I'm attempting to have my Raspberry Pi use rysnc to upload files to an SFTP server sporadically throughout the day. To do so, I created a bash script and installed a crontab to run it every couple hours during the day. If I run the bash script, it works perfectly, but it never seems to run using crontab.
I did the following:
- "sudo nano upload.sh"
- Create the following bash script:
#!/bin/bash
sshpass -p "password" rsync -avh -e ssh /local/directory host.com:/remote/directory
- "sudo chmod x upload.sh"
- Test running it with "./upload.sh"
Now, I have tried all the following ways to add it to crontab ("sudo crontab -e")

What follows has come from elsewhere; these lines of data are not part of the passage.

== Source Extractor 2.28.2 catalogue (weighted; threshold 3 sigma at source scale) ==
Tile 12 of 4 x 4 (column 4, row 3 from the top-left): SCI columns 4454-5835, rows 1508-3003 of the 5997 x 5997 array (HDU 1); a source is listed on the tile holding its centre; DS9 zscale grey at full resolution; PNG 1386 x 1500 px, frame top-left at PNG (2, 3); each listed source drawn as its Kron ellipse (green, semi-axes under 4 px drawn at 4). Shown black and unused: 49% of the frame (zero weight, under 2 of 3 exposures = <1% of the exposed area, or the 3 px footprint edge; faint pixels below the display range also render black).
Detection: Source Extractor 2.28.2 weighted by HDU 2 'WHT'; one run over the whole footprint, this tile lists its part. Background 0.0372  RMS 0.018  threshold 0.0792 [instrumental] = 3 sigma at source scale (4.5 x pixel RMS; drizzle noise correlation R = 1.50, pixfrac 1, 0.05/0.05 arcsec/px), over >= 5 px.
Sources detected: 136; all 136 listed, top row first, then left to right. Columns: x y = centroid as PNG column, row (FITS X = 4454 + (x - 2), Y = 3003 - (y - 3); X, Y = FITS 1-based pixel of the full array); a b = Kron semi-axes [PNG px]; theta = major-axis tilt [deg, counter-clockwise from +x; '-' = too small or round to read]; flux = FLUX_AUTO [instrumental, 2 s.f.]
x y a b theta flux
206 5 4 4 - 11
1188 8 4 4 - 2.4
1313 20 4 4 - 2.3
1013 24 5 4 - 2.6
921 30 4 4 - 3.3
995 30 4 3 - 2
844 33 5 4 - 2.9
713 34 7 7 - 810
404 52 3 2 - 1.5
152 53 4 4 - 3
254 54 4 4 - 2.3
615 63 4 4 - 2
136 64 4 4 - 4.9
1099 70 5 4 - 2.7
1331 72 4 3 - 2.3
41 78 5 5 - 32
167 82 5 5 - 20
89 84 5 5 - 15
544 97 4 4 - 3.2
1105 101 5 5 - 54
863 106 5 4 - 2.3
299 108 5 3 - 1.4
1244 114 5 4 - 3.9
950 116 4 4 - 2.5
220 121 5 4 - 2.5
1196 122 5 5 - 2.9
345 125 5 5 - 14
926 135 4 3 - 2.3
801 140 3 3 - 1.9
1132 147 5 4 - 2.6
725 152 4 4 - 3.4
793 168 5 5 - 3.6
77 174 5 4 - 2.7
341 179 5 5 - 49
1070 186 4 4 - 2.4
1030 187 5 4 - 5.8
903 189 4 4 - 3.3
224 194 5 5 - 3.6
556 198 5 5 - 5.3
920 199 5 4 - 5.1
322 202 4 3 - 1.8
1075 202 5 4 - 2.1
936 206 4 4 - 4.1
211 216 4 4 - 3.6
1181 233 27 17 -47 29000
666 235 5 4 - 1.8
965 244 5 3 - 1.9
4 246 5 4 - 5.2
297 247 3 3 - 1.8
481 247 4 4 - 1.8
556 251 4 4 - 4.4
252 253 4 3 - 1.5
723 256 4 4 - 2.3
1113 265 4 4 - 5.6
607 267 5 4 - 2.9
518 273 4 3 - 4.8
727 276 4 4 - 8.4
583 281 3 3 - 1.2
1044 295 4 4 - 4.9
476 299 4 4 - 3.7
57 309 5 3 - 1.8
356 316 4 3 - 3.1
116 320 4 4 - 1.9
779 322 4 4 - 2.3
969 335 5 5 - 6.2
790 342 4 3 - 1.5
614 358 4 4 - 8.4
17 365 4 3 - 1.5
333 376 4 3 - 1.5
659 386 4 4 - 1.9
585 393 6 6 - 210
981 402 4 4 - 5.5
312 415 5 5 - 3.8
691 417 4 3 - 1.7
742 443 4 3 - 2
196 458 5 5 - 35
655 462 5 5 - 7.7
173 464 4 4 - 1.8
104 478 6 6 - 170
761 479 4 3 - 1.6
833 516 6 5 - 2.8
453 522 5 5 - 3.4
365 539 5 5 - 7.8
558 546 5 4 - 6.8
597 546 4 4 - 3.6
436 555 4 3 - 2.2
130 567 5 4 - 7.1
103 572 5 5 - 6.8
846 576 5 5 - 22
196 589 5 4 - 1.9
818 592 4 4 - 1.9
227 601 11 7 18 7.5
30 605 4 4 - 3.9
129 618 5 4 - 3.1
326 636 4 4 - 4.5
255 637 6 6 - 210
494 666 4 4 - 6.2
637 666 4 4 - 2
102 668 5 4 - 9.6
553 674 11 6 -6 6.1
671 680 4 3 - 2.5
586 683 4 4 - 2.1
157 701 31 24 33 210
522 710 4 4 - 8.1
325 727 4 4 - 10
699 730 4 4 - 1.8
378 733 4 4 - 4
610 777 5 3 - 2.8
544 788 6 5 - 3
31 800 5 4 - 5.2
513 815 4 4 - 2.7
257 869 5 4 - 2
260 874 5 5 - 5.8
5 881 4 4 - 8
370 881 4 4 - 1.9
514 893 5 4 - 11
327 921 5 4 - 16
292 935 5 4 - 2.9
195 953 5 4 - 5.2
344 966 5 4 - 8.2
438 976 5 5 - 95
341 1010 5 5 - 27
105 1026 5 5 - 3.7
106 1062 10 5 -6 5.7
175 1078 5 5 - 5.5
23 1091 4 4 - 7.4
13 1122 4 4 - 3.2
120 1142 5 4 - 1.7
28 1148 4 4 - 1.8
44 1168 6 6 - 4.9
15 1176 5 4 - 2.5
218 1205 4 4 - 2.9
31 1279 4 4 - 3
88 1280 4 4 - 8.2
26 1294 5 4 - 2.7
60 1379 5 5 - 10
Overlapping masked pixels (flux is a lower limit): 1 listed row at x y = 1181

- 30 8,10,12,14,16 * * * ./upload.sh
- 30 8,10,12,14,16 * * * /home/picam/upload.sh
- 30 8,10,12,14,16 * * * bash /home/picam/upload.sh
None of these work based on the fact that new files are not uploaded. I have another bash script running using method 2 above without issue. I would appreciate any insight into what might be going wrong. I have done this on eight separate Raspberry Pi 3B that are all taking photos throughout the day. The crontab upload works on none of them.
UPDATE: Upon logging the crontab job, I found the following error:
Host key verification failed.
rsync error: unexplained error (code 255) at rsync.c(703) [sender=3.2.3]
This error also occurred if I tried running my bash script without first connecting to the server via scp and accepting the certificate. How to get around this when calling rsync from crontab?
CodePudding user response:
check if the script is working properly at all ( paste it in shell)
Check if your crond.service working properly -
systemctl status crond.service
. Output should be "active (running)"Then you can try add simply test job to cron:
* * * * * echo "test" >> /path/whichyou/want/file.txt
and check if this job work properly
CodePudding user response:
Thanks to logging recommendation from Gordon Davisson in comments, I was able to identify the problem.
A logging error occurred, as mentioned in the original question update above where rsync would choke on a host key verification.
My solution: tell rsync not to check host key certificates. I simply changed the upload.sh bash file the following:
#!/bin/bash
sshpass -p "password" rsync -avh -e "ssh -o StrictHostKeyChecking=no" /local/directory host.com:/remote/directory
Working perfectly now -- hope this helps someone.